I started and ran a banner towing business, and I don't see that towing a banner is any different than any other type of flying, or changes the equation in the least. Water is still the least preferable place to go, unless there is no other choice.

I believe the banner towing scenario was used simply because many times banners are towed down beaches, where you normally have a heavily populated area on one side of you, and water on the other. It had more to do with location than type of flying.

In all of the survived water ditchings described here, there is one common denominator: they were all retracs. In a small aircraft, a ditching without gear hanging beneath you will almost always go better than if gear were down. This doesn't really apply to transport class aircraft, because the landing gear are proportionally much smaller compared to the rest of the aircraft.

Water landings, when properly executed, are a great alternative to trying to land in a soccer field, parking lot, football field (in the accident report they used the yard lines), backcountry road, etc.
 
Don't be so fast to assume that ditchings are survivable, because far too many variables are involved. A ditching shouldn't be your first choice if other options exist.
Well that depends on the options available and the risk level. A water landing is inherently risky, but less so than compared to a lava rock field on the west side of Hawai'i. But an ex sugar cane field on the east side, would have been preferable than the water. There could be a number of options, and of course which you all too well know, you have to quickly decide what works and go with it.
 
I believe the banner towing scenario was used simply because many times banners are towed down beaches, where you normally have a heavily populated area on one side of you, and water on the other.
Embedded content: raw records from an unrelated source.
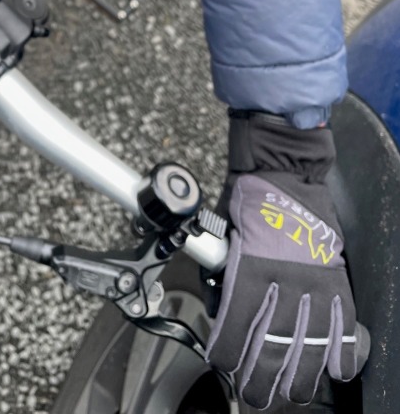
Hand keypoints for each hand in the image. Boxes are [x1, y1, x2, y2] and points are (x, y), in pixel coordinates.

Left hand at [205, 113, 368, 409]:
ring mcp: (312, 281)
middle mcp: (282, 281)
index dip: (226, 352)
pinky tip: (335, 371)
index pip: (235, 326)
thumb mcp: (226, 237)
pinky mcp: (334, 278)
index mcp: (249, 269)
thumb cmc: (249, 201)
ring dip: (301, 376)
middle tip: (255, 396)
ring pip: (308, 344)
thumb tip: (221, 310)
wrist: (284, 171)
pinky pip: (342, 323)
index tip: (222, 363)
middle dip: (261, 378)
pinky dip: (341, 351)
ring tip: (293, 394)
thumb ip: (226, 276)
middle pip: (271, 345)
In which case the ditching is preferred because it's the only choice. There are no better choices.

A water landing is inherently risky, but less so than compared to a lava rock field on the west side of Hawai'i.

In this case, again, preferred because there is no other choice. Landing in the lava field isn't an option, the water is. It's preferred not because it's the best place to land. It's preferred because it's the only place to go.
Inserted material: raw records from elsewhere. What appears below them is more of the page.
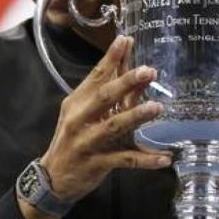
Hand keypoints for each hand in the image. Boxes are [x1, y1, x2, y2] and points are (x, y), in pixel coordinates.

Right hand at [39, 35, 170, 201]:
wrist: (54, 177)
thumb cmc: (73, 139)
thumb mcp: (85, 115)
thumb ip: (110, 96)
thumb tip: (137, 73)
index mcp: (77, 103)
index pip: (94, 76)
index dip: (110, 58)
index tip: (125, 40)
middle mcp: (80, 119)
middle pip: (103, 97)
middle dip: (126, 83)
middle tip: (148, 71)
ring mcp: (88, 142)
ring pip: (114, 126)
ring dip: (136, 116)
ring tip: (157, 107)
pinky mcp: (98, 163)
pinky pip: (125, 160)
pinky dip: (145, 160)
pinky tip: (164, 158)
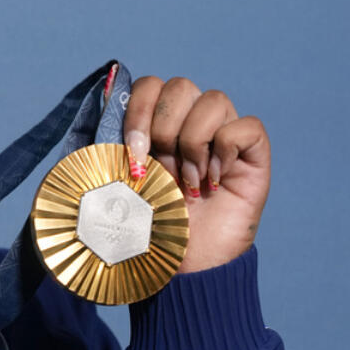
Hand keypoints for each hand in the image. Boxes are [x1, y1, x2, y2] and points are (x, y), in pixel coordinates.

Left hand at [123, 77, 269, 273]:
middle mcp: (192, 122)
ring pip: (214, 100)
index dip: (138, 111)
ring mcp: (224, 135)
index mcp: (157, 123)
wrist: (181, 265)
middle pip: (180, 86)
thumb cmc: (148, 226)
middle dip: (164, 130)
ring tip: (188, 183)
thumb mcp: (115, 184)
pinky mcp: (254, 153)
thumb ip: (105, 148)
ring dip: (193, 144)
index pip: (149, 85)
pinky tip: (214, 182)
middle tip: (162, 171)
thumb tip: (95, 108)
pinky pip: (246, 125)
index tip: (133, 154)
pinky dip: (226, 150)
Water landings, when properly executed, are a great alternative to trying to land in a soccer field, parking lot, football field (in the accident report they used the yard lines), backcountry road, etc.

No, it's not. Not at all. Not remotely so.
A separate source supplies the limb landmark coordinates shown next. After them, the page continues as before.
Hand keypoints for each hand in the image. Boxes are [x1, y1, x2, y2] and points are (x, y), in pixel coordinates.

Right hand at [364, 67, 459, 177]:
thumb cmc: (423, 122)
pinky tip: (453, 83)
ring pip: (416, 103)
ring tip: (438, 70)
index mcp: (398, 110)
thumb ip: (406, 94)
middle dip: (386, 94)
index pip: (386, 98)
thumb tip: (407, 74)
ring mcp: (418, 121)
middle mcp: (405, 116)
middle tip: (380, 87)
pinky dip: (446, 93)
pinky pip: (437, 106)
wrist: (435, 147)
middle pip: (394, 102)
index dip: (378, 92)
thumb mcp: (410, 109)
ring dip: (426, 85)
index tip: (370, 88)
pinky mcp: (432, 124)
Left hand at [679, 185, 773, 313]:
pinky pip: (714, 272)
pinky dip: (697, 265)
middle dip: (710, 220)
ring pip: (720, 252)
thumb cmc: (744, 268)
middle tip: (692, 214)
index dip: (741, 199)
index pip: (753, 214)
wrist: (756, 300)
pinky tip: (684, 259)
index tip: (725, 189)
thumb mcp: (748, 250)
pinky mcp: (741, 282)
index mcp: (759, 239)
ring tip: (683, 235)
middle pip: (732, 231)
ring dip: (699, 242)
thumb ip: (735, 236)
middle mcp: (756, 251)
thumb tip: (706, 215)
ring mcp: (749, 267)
I've landed on back country roads many times. Fields, too. Gravel strips, highways, roads, and mountainsides. Far, far preferrable to ditching in the water. Water is an option, but should be reserved for the time there are no other options.
 
In a water landing a fixed gear aircraft has the chance to flip forward (upside down) which adds another risk of not being able to swim out. Which leads to the other risk of a water landing - drowning...
 
One friend if mine actually had to ditch in the North Atlantic during winter. He was really lucky to make it out of that one alive. Crankcase vent froze shut, blew the oil out from around the prop in a Bonanza.
 
A ditching in an aircraft which is not equipped with floats, or is not amphibious, is not a "water landing." It's a ditching.
 
I agree that ditching should never be considered a good option, even if it happens be the best option under a given set of circumstaces. Don't get caught in believing that a ditching will automatically save the day. It very well may not. Furthermore, the type of aircraft may have a large effect on the qualtiy of the outcome.

Although I would argue that at nighttime ditching a short ways off shore is probably the best option if you aren't near any airports, particularly if you are in forested, mountainous, or densely populated areas. Of course, getting the airplane in the water is only the beginning of the struggle that will ensue.